Ce miracle se manifeste partout et d’abord dans la langue : le créole. Il a été créé par les esclaves et parlé par les maîtres aussi. Il fait aujourd’hui partie du patrimoine culturel de toutes les îles de l’océan Indien. Malgré les tentatives, dans les années 1960, visant à le faire disparaître de la Réunion, il a résisté et fini par obtenir le statut de langue régionale, qui lui avait pendant longtemps été refusé par les autorités politiques. A Maurice, le créole est parlé par tout le monde, y compris les communautés hindou et chinoise qui conservent par ailleurs leur identité originelle. Il est considéré comme une langue à part entière et commence à être introduit, de façon expérimentale, comme langue de l’enseignement primaire. Quant aux Seychelles, le créole y est devenu langue nationale après l’indépendance du pays.

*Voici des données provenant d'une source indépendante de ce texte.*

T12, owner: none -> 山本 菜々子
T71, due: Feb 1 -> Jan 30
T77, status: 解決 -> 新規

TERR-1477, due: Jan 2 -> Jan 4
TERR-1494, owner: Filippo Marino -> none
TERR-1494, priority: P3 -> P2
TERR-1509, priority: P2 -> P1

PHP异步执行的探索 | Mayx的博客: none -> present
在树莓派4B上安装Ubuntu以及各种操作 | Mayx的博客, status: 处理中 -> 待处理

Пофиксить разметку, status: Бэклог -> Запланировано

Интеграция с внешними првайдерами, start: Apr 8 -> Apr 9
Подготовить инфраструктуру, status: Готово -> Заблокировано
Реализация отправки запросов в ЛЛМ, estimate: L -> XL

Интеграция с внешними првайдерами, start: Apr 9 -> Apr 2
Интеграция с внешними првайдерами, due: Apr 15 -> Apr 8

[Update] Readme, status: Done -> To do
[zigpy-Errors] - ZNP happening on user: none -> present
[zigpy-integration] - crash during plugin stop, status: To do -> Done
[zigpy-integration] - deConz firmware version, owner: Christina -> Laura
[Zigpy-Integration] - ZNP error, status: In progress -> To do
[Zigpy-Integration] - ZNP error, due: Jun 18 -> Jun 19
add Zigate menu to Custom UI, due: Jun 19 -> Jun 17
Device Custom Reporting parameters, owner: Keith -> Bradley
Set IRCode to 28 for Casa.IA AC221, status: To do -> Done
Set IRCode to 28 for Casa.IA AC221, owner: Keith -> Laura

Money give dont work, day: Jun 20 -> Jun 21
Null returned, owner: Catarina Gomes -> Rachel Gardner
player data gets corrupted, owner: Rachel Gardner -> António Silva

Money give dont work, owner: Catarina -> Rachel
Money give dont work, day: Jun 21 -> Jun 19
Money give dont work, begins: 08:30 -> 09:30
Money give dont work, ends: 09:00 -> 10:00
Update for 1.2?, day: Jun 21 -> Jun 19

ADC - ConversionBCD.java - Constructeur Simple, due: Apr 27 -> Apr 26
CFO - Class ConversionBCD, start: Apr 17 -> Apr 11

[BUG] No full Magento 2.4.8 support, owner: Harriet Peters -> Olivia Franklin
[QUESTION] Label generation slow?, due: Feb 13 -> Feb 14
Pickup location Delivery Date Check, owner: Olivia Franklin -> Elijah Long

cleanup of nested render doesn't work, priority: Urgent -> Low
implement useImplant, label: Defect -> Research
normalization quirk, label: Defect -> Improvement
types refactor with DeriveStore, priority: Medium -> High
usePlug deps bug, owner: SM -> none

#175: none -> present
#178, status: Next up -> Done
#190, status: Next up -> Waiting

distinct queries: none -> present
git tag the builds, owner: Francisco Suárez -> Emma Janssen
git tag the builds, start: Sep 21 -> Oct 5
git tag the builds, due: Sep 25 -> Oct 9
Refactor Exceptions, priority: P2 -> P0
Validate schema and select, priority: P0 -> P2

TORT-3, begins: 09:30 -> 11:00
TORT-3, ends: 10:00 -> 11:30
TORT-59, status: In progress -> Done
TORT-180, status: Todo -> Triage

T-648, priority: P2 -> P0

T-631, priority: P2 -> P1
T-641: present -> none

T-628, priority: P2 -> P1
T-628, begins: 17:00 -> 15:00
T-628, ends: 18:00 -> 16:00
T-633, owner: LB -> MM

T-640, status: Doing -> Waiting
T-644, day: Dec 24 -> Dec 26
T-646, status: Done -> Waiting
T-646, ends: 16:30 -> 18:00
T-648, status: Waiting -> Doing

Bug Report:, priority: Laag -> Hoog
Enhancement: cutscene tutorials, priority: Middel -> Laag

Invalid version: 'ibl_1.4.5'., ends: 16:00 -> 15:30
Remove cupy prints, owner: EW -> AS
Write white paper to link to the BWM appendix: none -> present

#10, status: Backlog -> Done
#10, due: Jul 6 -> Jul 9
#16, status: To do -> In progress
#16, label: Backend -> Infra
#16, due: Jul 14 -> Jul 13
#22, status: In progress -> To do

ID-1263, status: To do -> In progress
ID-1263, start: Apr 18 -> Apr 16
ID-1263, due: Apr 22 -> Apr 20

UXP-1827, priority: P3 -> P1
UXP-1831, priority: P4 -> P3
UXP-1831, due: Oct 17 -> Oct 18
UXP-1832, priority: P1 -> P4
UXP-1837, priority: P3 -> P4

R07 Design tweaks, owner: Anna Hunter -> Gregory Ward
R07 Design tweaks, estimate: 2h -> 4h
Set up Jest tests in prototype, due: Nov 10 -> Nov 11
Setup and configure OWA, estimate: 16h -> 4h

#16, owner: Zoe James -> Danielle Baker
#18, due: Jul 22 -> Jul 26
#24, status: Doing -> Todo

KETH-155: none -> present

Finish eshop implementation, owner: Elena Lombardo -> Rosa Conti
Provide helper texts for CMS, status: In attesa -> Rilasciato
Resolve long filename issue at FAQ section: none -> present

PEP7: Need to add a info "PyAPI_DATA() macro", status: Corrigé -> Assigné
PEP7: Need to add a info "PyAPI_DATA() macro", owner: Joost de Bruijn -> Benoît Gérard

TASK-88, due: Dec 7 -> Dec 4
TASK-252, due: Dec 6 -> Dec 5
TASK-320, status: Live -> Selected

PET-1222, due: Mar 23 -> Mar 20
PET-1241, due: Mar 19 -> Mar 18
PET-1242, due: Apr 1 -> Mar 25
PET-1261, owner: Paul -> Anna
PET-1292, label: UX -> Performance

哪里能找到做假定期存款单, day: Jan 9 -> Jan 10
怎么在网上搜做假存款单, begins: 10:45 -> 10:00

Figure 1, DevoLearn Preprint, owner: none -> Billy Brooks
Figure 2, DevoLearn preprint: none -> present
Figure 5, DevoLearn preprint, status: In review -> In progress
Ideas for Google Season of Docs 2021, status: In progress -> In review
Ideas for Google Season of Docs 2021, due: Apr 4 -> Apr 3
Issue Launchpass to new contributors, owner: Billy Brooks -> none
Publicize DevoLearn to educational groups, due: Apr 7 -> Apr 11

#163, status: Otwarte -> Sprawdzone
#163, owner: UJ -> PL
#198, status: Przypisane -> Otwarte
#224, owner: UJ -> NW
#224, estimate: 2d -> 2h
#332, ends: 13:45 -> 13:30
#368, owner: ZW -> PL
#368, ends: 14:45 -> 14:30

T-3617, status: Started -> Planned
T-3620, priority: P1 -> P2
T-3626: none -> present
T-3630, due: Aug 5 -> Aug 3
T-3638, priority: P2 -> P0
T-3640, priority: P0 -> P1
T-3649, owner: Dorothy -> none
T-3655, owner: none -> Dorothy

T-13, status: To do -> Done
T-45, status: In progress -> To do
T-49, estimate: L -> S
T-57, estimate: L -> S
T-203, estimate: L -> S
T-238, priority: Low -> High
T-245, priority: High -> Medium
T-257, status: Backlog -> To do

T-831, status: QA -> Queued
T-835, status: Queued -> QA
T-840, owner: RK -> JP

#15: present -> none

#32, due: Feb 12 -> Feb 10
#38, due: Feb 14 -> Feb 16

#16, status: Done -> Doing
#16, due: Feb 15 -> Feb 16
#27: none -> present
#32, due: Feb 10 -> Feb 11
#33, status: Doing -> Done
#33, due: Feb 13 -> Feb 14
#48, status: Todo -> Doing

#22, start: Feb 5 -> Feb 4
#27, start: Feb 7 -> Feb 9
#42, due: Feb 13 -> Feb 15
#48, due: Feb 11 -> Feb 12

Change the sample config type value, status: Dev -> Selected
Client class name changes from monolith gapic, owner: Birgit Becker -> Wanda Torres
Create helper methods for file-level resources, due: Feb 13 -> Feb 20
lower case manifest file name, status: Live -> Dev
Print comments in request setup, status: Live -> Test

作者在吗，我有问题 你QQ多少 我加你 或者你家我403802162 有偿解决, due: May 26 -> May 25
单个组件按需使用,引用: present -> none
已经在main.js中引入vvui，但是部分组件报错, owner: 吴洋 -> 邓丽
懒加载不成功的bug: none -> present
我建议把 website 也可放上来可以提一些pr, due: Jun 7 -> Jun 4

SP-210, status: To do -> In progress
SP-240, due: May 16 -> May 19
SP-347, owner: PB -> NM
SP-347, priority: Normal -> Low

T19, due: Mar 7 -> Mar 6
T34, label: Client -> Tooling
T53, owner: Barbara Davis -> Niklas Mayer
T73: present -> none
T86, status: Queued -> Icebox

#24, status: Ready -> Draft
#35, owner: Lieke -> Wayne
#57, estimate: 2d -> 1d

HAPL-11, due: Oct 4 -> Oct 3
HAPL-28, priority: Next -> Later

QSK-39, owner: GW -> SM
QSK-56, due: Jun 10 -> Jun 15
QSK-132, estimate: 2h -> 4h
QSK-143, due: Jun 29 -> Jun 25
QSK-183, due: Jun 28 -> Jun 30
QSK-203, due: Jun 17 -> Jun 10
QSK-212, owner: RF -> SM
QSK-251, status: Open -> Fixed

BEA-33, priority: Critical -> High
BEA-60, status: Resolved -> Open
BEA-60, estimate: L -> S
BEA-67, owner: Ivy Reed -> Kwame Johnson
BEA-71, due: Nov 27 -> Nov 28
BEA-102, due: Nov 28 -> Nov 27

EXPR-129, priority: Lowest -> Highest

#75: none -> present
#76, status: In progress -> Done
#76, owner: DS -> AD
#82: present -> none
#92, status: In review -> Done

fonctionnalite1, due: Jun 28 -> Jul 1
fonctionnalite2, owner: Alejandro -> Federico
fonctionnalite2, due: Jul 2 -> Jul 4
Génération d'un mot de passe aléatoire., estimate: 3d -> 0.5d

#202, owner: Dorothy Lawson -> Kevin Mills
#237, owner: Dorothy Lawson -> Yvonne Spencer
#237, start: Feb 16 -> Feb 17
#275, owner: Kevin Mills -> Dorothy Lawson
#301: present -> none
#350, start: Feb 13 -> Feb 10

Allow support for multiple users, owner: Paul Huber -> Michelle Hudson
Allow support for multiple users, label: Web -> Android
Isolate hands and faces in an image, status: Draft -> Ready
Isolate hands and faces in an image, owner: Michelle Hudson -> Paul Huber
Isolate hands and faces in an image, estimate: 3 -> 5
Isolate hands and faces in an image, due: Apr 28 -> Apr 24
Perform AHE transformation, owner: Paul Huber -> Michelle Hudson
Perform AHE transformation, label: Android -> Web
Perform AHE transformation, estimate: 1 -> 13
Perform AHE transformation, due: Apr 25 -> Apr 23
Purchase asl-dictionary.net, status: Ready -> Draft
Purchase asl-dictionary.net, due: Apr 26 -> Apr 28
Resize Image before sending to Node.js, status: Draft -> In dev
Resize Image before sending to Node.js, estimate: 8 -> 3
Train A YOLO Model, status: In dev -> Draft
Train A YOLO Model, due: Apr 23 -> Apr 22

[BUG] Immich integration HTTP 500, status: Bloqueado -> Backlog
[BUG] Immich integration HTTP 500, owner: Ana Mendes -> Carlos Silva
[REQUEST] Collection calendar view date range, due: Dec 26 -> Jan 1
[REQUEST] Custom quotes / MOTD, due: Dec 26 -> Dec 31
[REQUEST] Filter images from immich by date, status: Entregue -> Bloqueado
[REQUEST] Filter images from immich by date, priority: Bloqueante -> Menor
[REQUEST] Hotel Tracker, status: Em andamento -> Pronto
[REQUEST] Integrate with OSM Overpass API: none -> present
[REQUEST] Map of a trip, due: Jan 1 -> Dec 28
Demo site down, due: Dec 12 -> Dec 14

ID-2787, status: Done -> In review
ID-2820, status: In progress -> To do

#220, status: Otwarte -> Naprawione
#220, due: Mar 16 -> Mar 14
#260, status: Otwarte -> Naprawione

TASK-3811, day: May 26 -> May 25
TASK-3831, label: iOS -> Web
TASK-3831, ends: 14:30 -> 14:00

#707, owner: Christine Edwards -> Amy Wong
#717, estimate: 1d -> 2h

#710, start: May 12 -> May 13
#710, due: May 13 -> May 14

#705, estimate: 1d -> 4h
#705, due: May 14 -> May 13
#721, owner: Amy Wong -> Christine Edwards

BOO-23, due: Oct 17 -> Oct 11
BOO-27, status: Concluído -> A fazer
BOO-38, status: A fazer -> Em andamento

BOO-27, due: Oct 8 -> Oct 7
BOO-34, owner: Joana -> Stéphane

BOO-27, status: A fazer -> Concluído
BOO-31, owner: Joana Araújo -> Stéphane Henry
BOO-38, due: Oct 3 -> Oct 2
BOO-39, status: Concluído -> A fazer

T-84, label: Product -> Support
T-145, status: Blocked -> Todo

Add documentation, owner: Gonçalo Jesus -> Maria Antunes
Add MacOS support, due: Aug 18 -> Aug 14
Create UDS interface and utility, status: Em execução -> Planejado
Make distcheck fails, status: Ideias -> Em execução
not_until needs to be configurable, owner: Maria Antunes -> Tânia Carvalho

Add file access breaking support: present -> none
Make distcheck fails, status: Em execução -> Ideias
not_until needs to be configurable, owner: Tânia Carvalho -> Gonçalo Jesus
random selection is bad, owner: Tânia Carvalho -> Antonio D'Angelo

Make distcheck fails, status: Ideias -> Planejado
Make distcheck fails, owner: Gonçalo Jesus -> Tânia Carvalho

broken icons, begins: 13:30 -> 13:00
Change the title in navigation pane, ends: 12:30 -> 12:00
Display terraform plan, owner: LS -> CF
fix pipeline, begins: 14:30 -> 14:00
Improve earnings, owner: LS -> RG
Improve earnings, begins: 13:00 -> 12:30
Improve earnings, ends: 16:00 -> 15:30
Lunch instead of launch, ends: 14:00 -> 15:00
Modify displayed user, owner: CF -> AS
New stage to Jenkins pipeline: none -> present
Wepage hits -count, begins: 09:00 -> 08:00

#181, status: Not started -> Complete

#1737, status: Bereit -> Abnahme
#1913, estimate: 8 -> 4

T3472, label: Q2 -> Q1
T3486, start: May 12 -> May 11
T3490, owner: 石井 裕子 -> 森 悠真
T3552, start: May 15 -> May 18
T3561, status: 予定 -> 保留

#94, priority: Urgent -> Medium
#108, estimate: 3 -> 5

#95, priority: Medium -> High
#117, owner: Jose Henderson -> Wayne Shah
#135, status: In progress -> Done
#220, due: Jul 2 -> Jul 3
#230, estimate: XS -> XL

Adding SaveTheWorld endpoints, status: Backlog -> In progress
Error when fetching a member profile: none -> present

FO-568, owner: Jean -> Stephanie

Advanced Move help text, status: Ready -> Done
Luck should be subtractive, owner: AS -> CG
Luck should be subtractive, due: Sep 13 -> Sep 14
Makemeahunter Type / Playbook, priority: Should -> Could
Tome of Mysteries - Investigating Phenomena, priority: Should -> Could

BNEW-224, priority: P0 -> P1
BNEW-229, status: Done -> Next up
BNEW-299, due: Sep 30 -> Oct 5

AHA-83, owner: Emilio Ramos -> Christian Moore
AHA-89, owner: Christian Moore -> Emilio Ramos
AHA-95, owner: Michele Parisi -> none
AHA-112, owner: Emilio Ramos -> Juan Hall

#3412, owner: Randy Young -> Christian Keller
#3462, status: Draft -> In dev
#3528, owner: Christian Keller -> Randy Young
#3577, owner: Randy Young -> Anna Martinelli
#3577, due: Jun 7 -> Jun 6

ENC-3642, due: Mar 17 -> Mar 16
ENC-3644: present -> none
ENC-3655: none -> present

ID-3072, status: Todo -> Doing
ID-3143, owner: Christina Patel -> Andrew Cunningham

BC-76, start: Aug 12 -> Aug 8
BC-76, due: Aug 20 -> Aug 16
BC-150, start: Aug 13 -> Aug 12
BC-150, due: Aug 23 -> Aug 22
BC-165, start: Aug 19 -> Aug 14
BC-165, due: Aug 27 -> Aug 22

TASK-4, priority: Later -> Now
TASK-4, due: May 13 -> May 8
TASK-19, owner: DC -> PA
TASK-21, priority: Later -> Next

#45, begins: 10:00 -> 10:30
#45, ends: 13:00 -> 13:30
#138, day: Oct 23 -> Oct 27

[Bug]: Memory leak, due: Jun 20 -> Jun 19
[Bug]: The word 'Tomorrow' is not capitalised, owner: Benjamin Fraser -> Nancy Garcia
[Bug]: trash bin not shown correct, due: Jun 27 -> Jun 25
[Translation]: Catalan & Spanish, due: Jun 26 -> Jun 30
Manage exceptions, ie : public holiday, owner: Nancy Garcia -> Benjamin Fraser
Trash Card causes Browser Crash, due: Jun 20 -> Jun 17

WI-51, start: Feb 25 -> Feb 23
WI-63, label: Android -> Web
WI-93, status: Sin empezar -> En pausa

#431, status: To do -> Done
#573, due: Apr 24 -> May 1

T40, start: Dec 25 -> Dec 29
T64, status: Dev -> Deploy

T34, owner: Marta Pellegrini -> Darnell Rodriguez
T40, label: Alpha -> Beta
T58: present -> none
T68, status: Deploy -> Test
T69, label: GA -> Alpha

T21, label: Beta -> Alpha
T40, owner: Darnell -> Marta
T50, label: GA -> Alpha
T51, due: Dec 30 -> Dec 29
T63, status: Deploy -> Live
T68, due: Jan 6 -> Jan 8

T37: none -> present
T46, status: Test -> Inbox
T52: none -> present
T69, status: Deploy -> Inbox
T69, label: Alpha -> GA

La cuisine, l’artisanat, la pharmacopée, les contes et légendes sont autant de richesses que nous ont laissés les esclaves et qui font partie de ce miracle créole. Sans parler de la musique. Très à la mode chez les jeunes, le séga et le maloya, typiques des îles de l’océan Indien, perpétuent la mémoire des ancêtres sur toutes les ondes des radios privées ou publiques. Il en va de même du Moring.

Certes, tous les habitants des îles de l’océan Indien ne revendiquent pas l’histoire de l’esclavage. Certains descendants d’esclaves africains ou malgaches ne se reconnaissent toujours pas comme tels, oubliant qu’« un peuple qui n’a pas de mémoire n’a pas d’avenir », pour reprendre les paroles du poète martiniquais Aimé Césaire. Il faut pourtant souligner que ces dernières décennies, une véritable révolution culturelle s’opère dans la région et que l’histoire est de mieux en mieux assumée par la population. Le 2 février et le 20 décembre sont aujourd’hui jours de fête à Maurice et à la Réunion, en commémoration de l’abolition de l’esclavage qui a eu lieu respectivement en 1835 et 1848.

Enfin, disons que le miracle s’est opéré essentiellement au niveau de l’identité créole, faisant du concept « d’identité résidentielle », le fondement même des sociétés créoles de l’océan Indien. Car si l’Afrique et Madagascar demeurent des référents culturels pour une grande partie de la population, la vraie patrie est le pays où l’on réside.